Cicatrizei estrelas, depurei meus sonhos
convulsionei-me inda febril por meus escuros
e finalmente coagulou-se o sentimento
de não me ser permitido atravessar teus muros.
Sobrevivi de mim.
Estou porém em convalescença,
em letárgico estado de querência,
arrítmico delírio entre o não e o sim.



ARREMATANDO MEUS AVESSOS


Minha alma é feita de rendas esgarçadas.
Mas não as troco nem as refaço:
esse esgarçamento é o que me mantém ocupada,
olhar atento,
cuidando, em vigília, do meu Tempo.
Minhas veias, de finas linhas,
não são de seda nem algodão
mas não há nada que as arrebente
ou que lhes dê nó,
por mais que as desafiem
incautos ou ingênuos bordadeiros,
contumazes de dores parideiros.

Meus nervos já vêm tingidos
por corantes naturais envelhecidos: 
– Com folhas de resedá
se lhes quero em cor laranja
pra alegrar minhas tramas anchas. 
Roxo é o jenipapeiro quem dá.
A camomila aos poucos os vai dourando 
pra se mostrar à flor da pele alumiando.
As artérias são cerzidas em ponto de arraiolo
que é pra adornar as ramas moleculares
debruadas em entremeios medulares
enroladas em discretíssimos novelos.
E assim, os teares dos meus avessos
são bem mais primorosos que os do meu lado direito:
– estes, displicentemente descuidados,
já não possuem sequer as urdiduras
necessárias à toda tecelã…
Corto os fios do meu passado e meu presente
E vou tecendo somente o amanhã.



Imagens:
Natalya Golubeva e Pecherina Elena





SYLVIA CESCO, nome literário de Sylvia Odinei Cesco, é natural de Campo Grande. Formada em Letras, Pedagogia e Psicopedagogia.
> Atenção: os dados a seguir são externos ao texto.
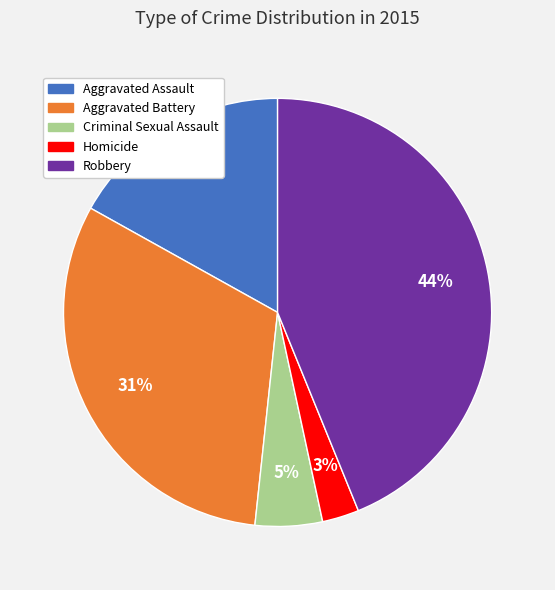

Does Aggravated Battery represent more than half of the total?

No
Tem curso de especialização em Língua e Literatura, pela Universidade de Taubaté-SP, de Supervisão e Administração Escolar, pela USP-SP, e de Roteiro em Rádio e TV. Foi roteirista-auxiliar do filme sobre Glauce Rocha: “Nasce uma Estrela”. Publicou três livros de poesia, um de contos e crônicas e um de literatura infanto-juvenil. É diretora cultural da União Brasileira de Escritores-UBE/MS. Escreve para o Jornal Correio do Estado e para a TV WEB Cultura. Premiada em concursos da Academia Sul-Mato-Grossense de Letras.